A Storm of
It's the one we've all been waiting for
14th June 2013
As with the previous two instalments into my Game of Thrones season reviews, this is riddled with spoilers from the get-go and I'm not going to skimp on the brutality. If this is not to your taste, you may as well go home.
So. It's finally happened. The Red Wedding. The biggest, most shocking event to date in the ASOIAF universe, killing off multiple main characters and, as with Eddard Stark's execution in Season 1/A Game Of Thrones, it's a gamechanger that completely changes the course of where the storyline appeared to be heading.

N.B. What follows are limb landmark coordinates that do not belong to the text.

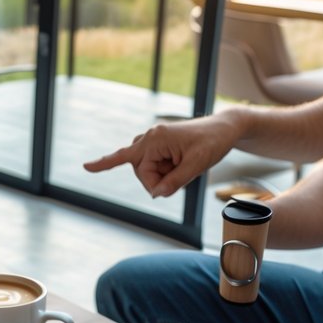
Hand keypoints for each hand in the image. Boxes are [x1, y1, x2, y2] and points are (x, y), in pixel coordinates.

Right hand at [84, 115, 238, 197]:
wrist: (224, 129)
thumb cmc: (212, 143)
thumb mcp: (197, 165)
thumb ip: (175, 181)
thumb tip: (156, 194)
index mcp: (155, 139)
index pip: (134, 164)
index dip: (126, 173)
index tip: (97, 170)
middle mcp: (150, 137)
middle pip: (141, 171)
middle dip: (158, 180)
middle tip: (182, 176)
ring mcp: (154, 140)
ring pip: (146, 169)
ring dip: (162, 175)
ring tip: (184, 167)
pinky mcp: (159, 145)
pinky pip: (152, 164)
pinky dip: (161, 171)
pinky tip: (162, 168)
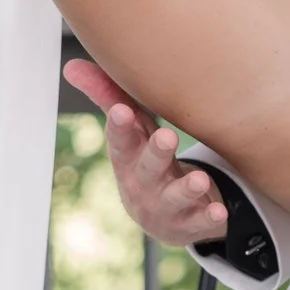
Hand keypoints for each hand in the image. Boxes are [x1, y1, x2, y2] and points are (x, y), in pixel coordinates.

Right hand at [65, 58, 231, 247]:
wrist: (162, 220)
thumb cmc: (144, 161)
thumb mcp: (130, 131)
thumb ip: (107, 98)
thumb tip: (70, 66)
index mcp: (128, 157)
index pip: (121, 141)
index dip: (119, 127)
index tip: (120, 111)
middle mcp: (143, 182)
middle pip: (148, 167)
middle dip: (156, 153)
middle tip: (167, 137)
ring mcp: (166, 206)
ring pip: (175, 197)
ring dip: (186, 189)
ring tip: (200, 180)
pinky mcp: (191, 223)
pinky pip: (200, 222)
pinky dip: (209, 219)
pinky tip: (220, 212)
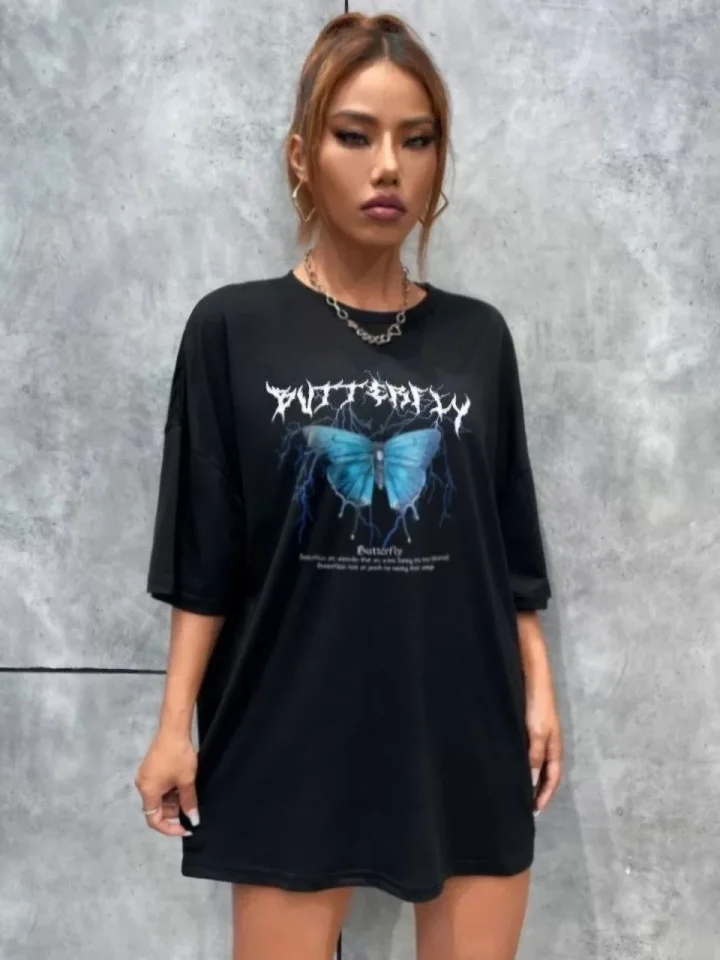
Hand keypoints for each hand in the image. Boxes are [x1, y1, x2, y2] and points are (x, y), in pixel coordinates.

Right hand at [134, 728, 199, 836]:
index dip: (169, 828)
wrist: (173, 729)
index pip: (154, 820)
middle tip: (190, 808)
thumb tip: (193, 820)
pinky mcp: (150, 768)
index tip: (186, 828)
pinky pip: (159, 787)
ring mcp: (145, 776)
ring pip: (158, 797)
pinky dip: (170, 791)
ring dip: (173, 800)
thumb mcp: (186, 781)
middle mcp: (142, 785)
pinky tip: (183, 785)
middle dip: (173, 812)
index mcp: (147, 791)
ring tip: (188, 794)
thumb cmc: (179, 756)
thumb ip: (189, 803)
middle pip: (156, 808)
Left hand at [526, 677, 562, 814]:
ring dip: (529, 776)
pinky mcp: (527, 725)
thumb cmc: (537, 705)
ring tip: (516, 789)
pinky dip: (522, 761)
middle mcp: (548, 742)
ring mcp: (538, 733)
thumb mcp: (537, 733)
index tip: (534, 811)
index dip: (545, 794)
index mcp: (555, 747)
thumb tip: (531, 783)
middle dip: (538, 789)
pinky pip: (526, 750)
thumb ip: (534, 757)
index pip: (553, 777)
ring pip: (535, 762)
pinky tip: (510, 764)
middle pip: (545, 772)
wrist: (532, 675)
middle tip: (524, 805)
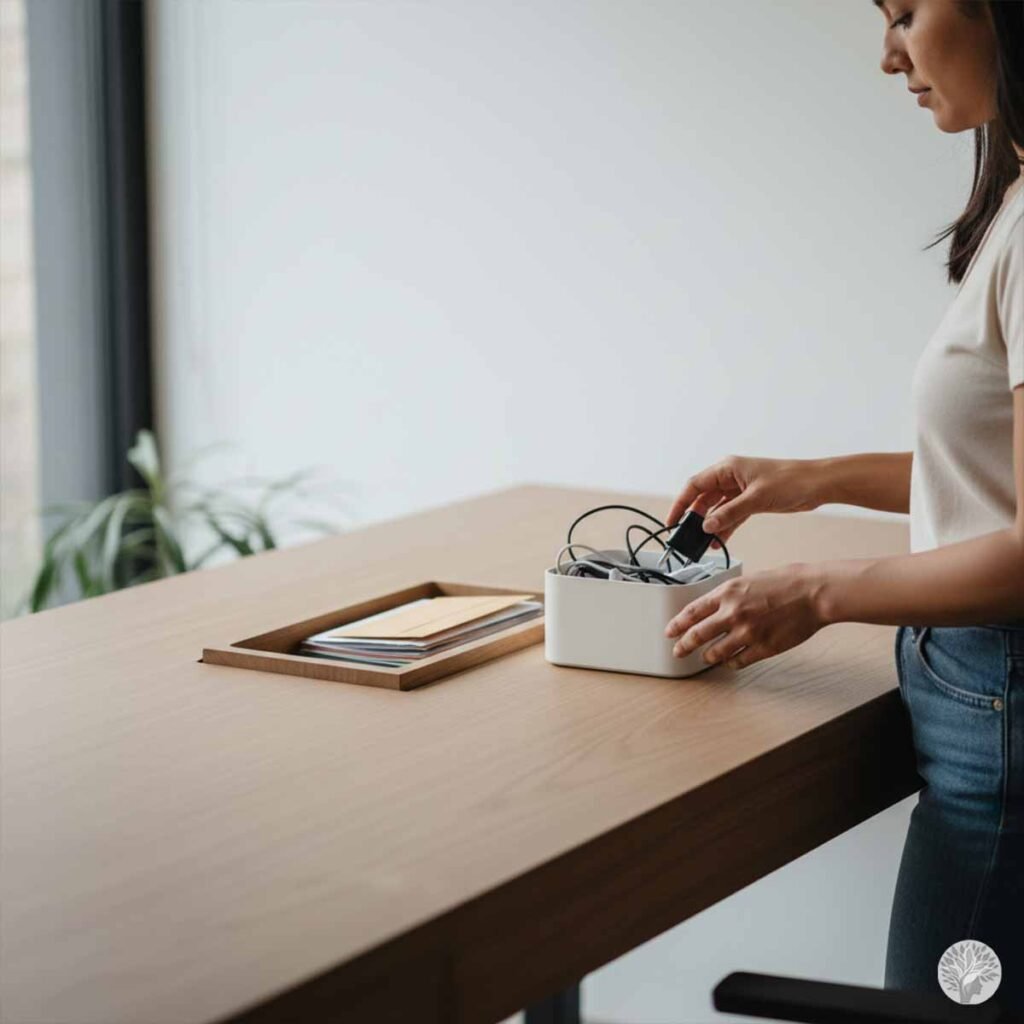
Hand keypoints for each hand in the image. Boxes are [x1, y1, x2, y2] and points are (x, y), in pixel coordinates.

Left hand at [664, 563, 826, 668]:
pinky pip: (739, 662)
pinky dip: (730, 663)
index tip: (669, 632)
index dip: (677, 624)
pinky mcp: (763, 648)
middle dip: (683, 646)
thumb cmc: (786, 582)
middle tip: (678, 652)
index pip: (692, 612)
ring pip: (715, 653)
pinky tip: (729, 662)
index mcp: (728, 593)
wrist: (813, 593)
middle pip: (697, 635)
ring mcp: (748, 632)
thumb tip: (715, 607)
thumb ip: (730, 594)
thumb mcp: (749, 579)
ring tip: (705, 658)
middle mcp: (733, 613)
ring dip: (707, 657)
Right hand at [666, 455, 823, 549]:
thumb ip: (729, 513)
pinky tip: (718, 541)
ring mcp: (740, 490)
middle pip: (703, 498)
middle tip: (685, 536)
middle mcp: (731, 477)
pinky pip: (730, 515)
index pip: (695, 485)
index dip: (680, 503)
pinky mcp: (750, 501)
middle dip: (693, 517)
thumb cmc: (791, 480)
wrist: (818, 484)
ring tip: (701, 543)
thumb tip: (707, 526)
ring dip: (709, 525)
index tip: (672, 521)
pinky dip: (724, 528)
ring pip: (716, 509)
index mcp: (728, 468)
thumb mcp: (756, 498)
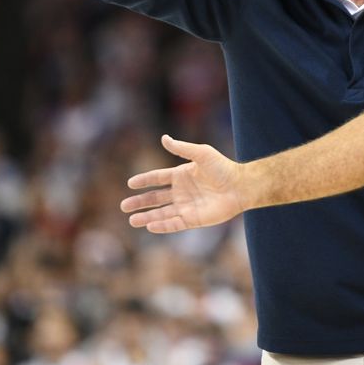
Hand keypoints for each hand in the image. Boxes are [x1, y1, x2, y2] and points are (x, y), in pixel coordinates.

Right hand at [121, 135, 247, 232]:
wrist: (240, 186)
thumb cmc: (223, 168)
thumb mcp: (201, 153)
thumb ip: (181, 148)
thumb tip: (163, 138)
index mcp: (181, 175)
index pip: (157, 178)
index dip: (144, 180)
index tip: (131, 183)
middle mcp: (182, 192)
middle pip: (156, 198)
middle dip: (140, 202)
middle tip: (124, 206)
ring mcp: (187, 206)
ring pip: (162, 213)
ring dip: (147, 217)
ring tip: (132, 221)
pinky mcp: (194, 219)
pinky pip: (174, 224)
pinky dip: (162, 226)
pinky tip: (150, 226)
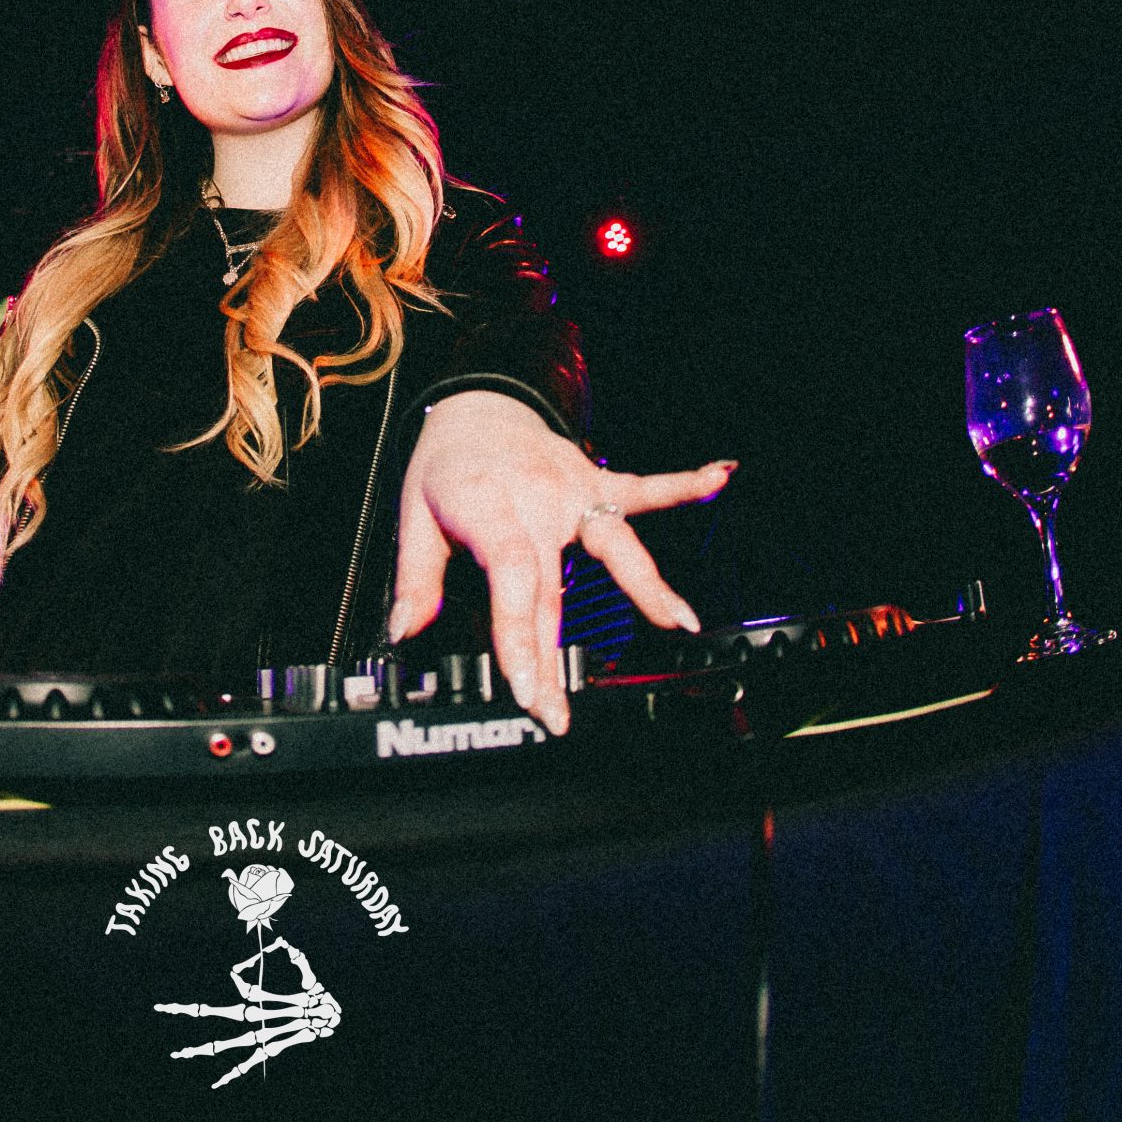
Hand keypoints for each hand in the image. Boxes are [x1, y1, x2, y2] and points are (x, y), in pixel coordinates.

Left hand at [387, 390, 735, 734]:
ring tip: (679, 623)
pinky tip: (719, 477)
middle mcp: (537, 502)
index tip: (525, 686)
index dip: (518, 635)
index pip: (511, 579)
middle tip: (558, 713)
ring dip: (648, 585)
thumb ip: (415, 579)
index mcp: (488, 509)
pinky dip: (683, 483)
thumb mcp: (414, 517)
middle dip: (555, 656)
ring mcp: (574, 492)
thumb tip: (402, 633)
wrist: (476, 407)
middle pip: (553, 589)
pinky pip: (644, 489)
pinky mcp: (598, 483)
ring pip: (616, 543)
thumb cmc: (447, 468)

I've known about the RW for two years now and have been waiting for it to be given the screen treatment, as have thousands of others for much longer than I, because it's one of the biggest curveballs in recent literary history. It comes from seemingly nowhere, and even when you know it's coming, it still takes you utterly by surprise. It's brutal, uncompromising and GRRM's description is so vivid I think everybody had a very specific image in mind for the scene as a whole.
Living up to that would take something truly special, and boy did they hit it - with the sole exception of missing Catelyn's haunting internal monologue ('No, don’t, don’t cut my hair, Ned loves my hair') they couldn't have done anything better. The addition of Talisa's pregnancy and sudden brutal abortion just made it even more painful, compared to the book where Jeyne Westerling (Robb's wife) is left behind.
Anyway, there was more to the third series than just the Red Wedding. The most interesting part to me was the addition of Theon's storyline. In the book universe, Theon disappears for two whole books and then suddenly makes a reappearance as a crippled, cockless man under Ramsay Snow's control. This season has shown us the missing chapters in unrelenting brutality. If Peter Dinklage was the true star of Season 1, and Alfie Allen of Season 2, Season 3 firmly belongs to Iwan Rheon, who plays the bastard of Bolton to perfection.
We also saw a turning point in Jaime Lannister's character - he's no longer the arrogant, selfish oathbreaker that we're used to seeing - the loss of his hand has changed him; scarred him both literally and metaphorically. Jaime shows that he's actually a good guy. Maybe he always was. He still fucked his sister, though, so... yeah.
And who can forget what's happening across the narrow sea? Daenerys Targaryen has been fucking up the free cities with her god damned dragons. Dunno what it is, but there's something pretty sexy about a woman who destroys entire communities in dragonfire.
Although the finale was a little anticlimactic - the main highlight being Arya flipping out and stabbing a guy repeatedly - it will be interesting to see where the series goes from here. Although there is a considerable amount of the third book to get through, it probably won't take the whole of the next season. What excites me most as a book reader is that the TV series is going to become considerably less predictable, as the 4th and 5th books - A Feast For Crows and A Dance With Dragons, respectively - run chronologically parallel to eachother, and are split between characters. This is simply not practical for a television format, so it's likely the two storylines will be intertwined on screen. Not only will this make for a new experience, I'm sure they'll add in more, as they have done the past two series.